### Material for the task

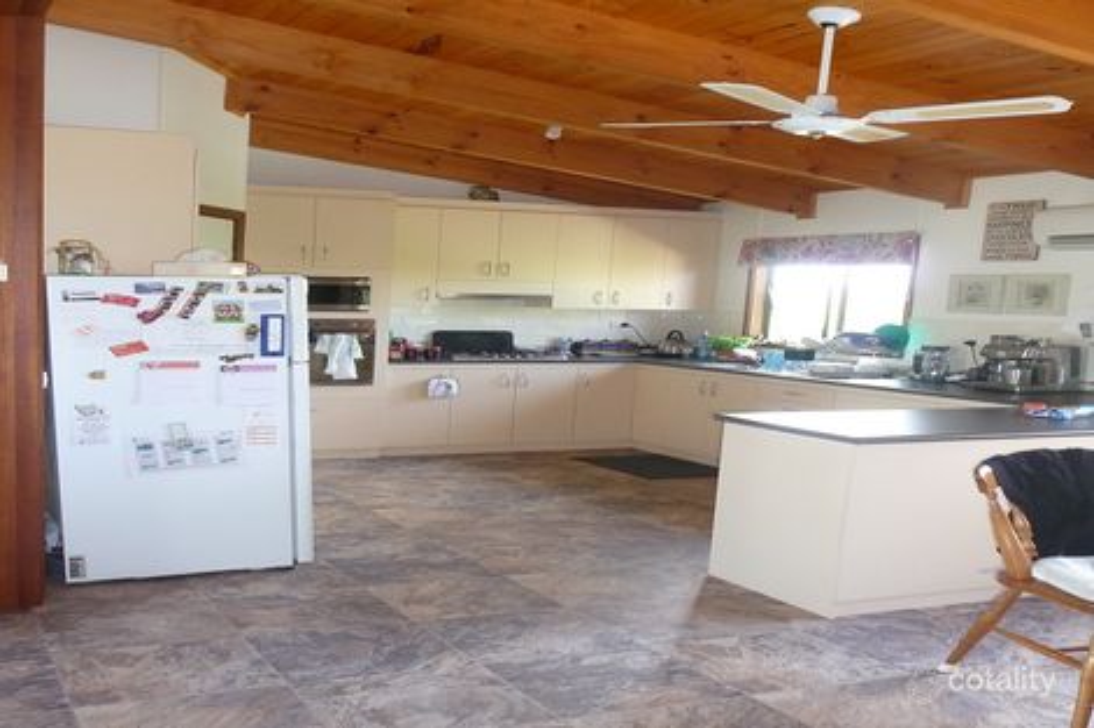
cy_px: 364
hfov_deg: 58.7
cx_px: 547
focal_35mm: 32
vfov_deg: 41.1
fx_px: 972
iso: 320
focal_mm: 5.3
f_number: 3.5
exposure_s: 1/30
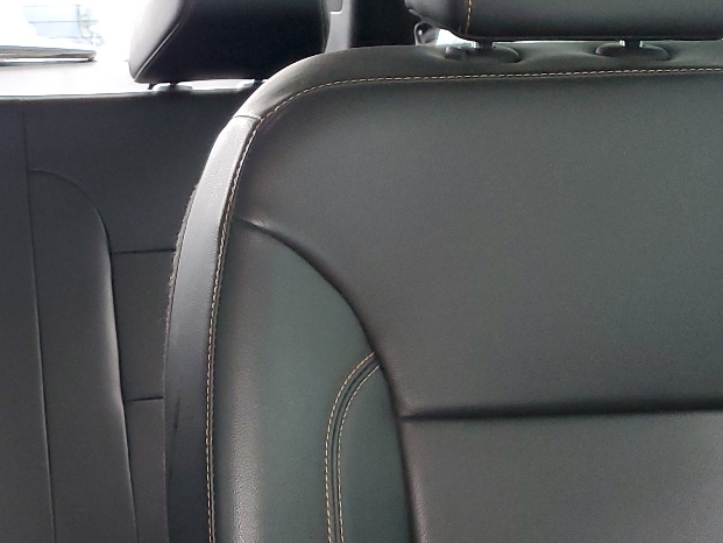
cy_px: 364
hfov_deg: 27.0
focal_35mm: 67
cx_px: -30
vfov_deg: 21.8
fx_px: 1400
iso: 201
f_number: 1.5
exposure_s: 1/60.2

######

In the copy, each entry above must match exactly, and no picture may be carried over.

cy_px: 364
hfov_deg: 58.7
cx_px: 547
focal_35mm: 32
vfov_deg: 41.1
fx_px: 972
iso: 320
focal_mm: 5.3
f_number: 3.5
exposure_s: 1/30
cy_px: 364
hfov_deg: 27.0
focal_35mm: 67
cx_px: -30
vfov_deg: 21.8
fx_px: 1400
iso: 201
f_number: 1.5
exposure_s: 1/60.2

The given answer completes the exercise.